- Page extract:
* * * * *

The goal of this workshop is to 1. Explore bootstrapping * See the implementation steps * Show subtleties of reported results 2. Introduce Bayesian Econometrics * Brief discussion of Bayes Rule * Markov Chains and the Metropolis-Hastings Sampler * Simple example estimating mean and standard deviation * Application to Tobias and Koop * Heirarchical Models * Show you three different samplers
#load python libraries for this ipython notebook:
import numpy as np # numpy linear algebra library
import pandas as pd # pandas data manipulation library
import scipy.stats as scipy # access to stats libraries
import emcee as emcee # a bayesian library
#load pymc3 libraries (another Bayesian Library)
import imp
pm = imp.load_module("pymc3", *imp.find_module("pymc", ["/home/robhicks/Dropbox/notebooks/pymc3/pymc"]))
In class, we looked at these estimation methods: 1. Linear Model 2. Maximum Likelihood 3. Generalized Method of Moments
Leaving these as major estimation paradigms you haven't seen: 4. Bayesian Estimation 5. Non-parametric Estimation
In what follows, we will replicate our Bootstrapping work in Ipython (so we can compare to Bayesian Methods) and then move on to Bayesian Estimation.
Note: the appeal of Bayesian modeling is to tackle computationally challenging models and the implementation of an OLS model is fairly trivial, but gives us a point of comparison since we know the OLS model very well. At the end of these notes, we show how Bayesian Econometrics opens the door to very rich models, that are difficult to replicate using frequentist methods.
tobias_koop=pd.read_csv('http://rlhick.people.wm.edu/econ407/data/tobias_koop_t_4.csv')
tobias_koop.head()
tobias_koop.describe()
# explore distribution of ln_wage (dv)
tobias_koop.ln_wage.plot(kind='hist')
# run OLS regression:
results = pd.ols(y=tobias_koop['ln_wage'], x=tobias_koop[['educ','pexp','pexp2','broken_home']])
results
These s.e.'s aren't robust (don't match stata output), so let's bootstrap. The statsmodels package has a robust and bootstrap option (see http://statsmodels.sourceforge.net/stable/rlm.html for the robust OLS model). In general, you should use the canned routines, but we present the following for educational purposes only to make explicit what the bootstrap is doing.
Steps: 1. Loop \(R\) times (\(R\) = # of boostrapped replicates) 2. For each \(r\in R\), sample \(N\) times with replacement from \(\mathbf{Y}\) and \(\mathbf{X}\), noting that \(N\) is equal to the number of observations in the original dataset \(\mathbf{Y}\) and \(\mathbf{X}\). Denote each of these samples as \(\mathbf{X}_r\) and \(\mathbf{Y}_r\) 3. Estimate an OLS model and recover estimate for replicate \(r\): \(\hat{\beta}_r = (\mathbf{X}_r'\mathbf{X}_r)^{-1}\mathbf{X}_r'\mathbf{Y}_r\) 4. Store results 5. Calculate the standard deviation (our estimate for the s.e.) of each parameter estimate, or construct non-parametric confidence intervals (preferred)

* * * * *

- Photographed scenes with cuboids:

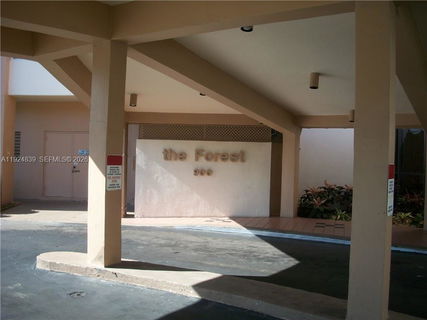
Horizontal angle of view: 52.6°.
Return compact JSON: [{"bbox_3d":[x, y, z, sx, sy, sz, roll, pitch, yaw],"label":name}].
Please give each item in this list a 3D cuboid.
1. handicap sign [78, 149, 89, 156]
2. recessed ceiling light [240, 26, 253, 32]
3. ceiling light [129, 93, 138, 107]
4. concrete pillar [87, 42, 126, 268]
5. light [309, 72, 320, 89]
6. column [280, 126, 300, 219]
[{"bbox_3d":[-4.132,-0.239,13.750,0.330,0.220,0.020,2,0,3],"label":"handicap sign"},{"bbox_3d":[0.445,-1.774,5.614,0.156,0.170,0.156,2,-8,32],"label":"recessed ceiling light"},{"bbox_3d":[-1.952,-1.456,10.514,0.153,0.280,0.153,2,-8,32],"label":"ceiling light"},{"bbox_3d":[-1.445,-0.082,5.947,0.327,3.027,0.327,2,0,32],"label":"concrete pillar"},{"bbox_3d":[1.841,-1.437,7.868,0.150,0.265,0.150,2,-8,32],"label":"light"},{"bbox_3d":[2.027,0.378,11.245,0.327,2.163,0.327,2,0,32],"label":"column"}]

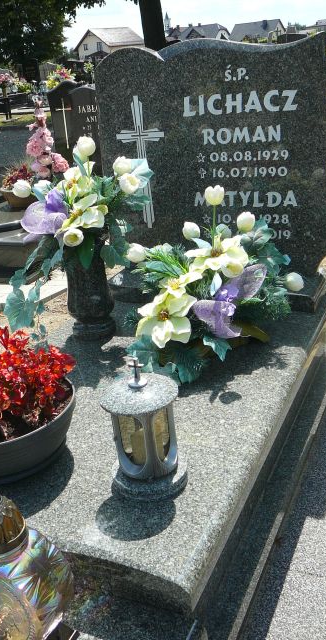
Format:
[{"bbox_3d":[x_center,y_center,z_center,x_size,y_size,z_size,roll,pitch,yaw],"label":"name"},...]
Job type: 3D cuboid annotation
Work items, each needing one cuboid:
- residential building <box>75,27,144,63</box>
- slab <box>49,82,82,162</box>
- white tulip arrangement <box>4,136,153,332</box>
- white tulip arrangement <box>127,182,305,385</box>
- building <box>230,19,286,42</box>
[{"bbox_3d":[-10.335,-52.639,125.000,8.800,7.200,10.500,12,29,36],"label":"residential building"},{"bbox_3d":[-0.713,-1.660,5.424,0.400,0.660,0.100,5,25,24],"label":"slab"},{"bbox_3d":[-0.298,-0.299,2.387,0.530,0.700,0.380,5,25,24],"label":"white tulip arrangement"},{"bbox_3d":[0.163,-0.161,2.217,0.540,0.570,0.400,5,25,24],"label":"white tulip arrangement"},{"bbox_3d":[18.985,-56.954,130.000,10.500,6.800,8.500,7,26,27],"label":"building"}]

* * * * *

- Work task:
Pick up the workshop notes on bootstrapping and Bayesian econometrics where they stop, and continue them from that point.

- Output:
R = 400
results_boot = np.zeros((R,results.beta.shape[0]))
row_id = range(0,tobias_koop.shape[0])
for r in range(R):
this_sample = numpy.random.choice(row_id, size=tobias_koop.shape[0], replace=True) # gives sampled row numbers
# Define data for this replicate:
tobias_koop_r = tobias_koop.iloc[this_sample]
# Estimate model
results_r = pd.ols(y=tobias_koop_r['ln_wage'], x=tobias_koop_r[['educ','pexp','pexp2','broken_home']])
# Store in row r of results_boot:
results_boot[r,:] = np.asarray(results_r.beta)
# Convert results to pandas dataframe for easier analysis:
results_boot = pd.DataFrame(results_boot,columns=['b_educ','b_pexp','pexp2','b_broken_home','b_Intercept'])
results_boot.head(10) # the first 10 replicates
results_boot.b_educ.plot(kind='hist')
results_boot.describe(percentiles=[.005,.025,.05,.5,.95,.975,.995])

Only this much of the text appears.